Google, Imatra Finland. The screen projects a mural of picturesque views, snow-capped furs, bavarian-style castles, billowing rivers in autumn and scenic forest landscapes. Like something from a Grimm Brothers fairy tale, there’s something incredibly surreal and yet completely tangible about the Finnish hamlet from the computer screen. It’s the kind of place you’d associate with acoustic music about ancient folklore while rosy cheeked women step through ritual dances in unflattering bulky dresses. It’s not the place you’d associate with Techno, but one particular individual in Imatra’s small 30 000 population has changed that forever. Kimmo Rapatti (Mono Junk, Melody Boy 2000) is from Imatra.
He’s recently made the move back to the town where he was born and raised after a short stint in Berlin and twenty years in the Finnish city of Turku. “You get real winters in Imatra”, he says during a moment of silence during soundcheck at Kafe Hærverk where he is due to play live later that evening. He talks of Imatra and its relative size, the surrounding forest and natural splendour of the region in a matter-of-fact tone. “Do you find inspiration in your surroundings?“ I ask him when we sit down for an interview after the soundcheck. “Yeah, you could say that,” he says like the thought had only just occurred to him and then falls back into a contemplative silence.

- **PROVIDED INFORMATION**
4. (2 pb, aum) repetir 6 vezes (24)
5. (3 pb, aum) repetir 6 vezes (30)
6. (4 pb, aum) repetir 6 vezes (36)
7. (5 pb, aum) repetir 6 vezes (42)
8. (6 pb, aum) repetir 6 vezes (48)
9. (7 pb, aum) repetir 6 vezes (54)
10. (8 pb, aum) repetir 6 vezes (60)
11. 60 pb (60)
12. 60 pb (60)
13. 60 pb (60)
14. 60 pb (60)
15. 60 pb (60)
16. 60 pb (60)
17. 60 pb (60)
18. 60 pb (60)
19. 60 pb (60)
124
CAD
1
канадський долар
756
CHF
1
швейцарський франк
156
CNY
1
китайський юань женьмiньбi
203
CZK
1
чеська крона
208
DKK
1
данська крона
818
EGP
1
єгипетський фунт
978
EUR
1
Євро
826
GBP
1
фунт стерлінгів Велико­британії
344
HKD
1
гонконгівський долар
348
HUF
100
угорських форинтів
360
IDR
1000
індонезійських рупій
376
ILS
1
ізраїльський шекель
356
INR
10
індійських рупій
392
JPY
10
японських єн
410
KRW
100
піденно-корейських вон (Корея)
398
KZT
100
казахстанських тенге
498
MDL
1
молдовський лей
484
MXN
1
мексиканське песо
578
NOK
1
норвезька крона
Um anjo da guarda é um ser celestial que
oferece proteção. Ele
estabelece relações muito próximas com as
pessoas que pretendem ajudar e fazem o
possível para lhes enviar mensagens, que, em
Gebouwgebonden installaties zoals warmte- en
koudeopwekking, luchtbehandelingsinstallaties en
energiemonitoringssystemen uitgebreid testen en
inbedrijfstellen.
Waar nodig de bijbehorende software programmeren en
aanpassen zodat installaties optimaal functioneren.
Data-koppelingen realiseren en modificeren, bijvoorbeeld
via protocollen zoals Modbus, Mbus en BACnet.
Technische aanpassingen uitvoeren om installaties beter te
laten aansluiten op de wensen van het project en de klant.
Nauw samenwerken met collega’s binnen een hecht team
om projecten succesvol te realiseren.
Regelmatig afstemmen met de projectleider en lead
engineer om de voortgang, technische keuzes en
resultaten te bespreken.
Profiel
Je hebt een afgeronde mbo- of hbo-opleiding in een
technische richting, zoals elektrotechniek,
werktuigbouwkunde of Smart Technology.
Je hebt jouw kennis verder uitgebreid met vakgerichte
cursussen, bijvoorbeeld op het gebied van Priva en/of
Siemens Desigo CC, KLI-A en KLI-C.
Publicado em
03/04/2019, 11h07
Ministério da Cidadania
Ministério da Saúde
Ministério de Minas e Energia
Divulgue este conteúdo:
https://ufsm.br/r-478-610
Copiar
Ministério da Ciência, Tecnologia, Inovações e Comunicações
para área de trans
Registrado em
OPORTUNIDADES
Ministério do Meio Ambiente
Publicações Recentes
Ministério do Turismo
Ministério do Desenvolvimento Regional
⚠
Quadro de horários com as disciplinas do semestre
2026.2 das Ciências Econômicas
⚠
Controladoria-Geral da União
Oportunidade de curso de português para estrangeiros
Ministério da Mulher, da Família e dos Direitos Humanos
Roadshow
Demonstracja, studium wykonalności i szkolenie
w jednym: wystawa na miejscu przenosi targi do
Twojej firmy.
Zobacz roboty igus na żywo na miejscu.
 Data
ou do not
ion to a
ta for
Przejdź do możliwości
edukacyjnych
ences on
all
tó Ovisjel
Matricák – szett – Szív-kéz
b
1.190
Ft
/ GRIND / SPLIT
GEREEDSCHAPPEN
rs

- **WHAT IS NEEDED**
In the piece about Kimmo Rapatti, in which Finnish city did he spend twenty years before returning to Imatra?

- **RESULT OF THIS TASK**
Turku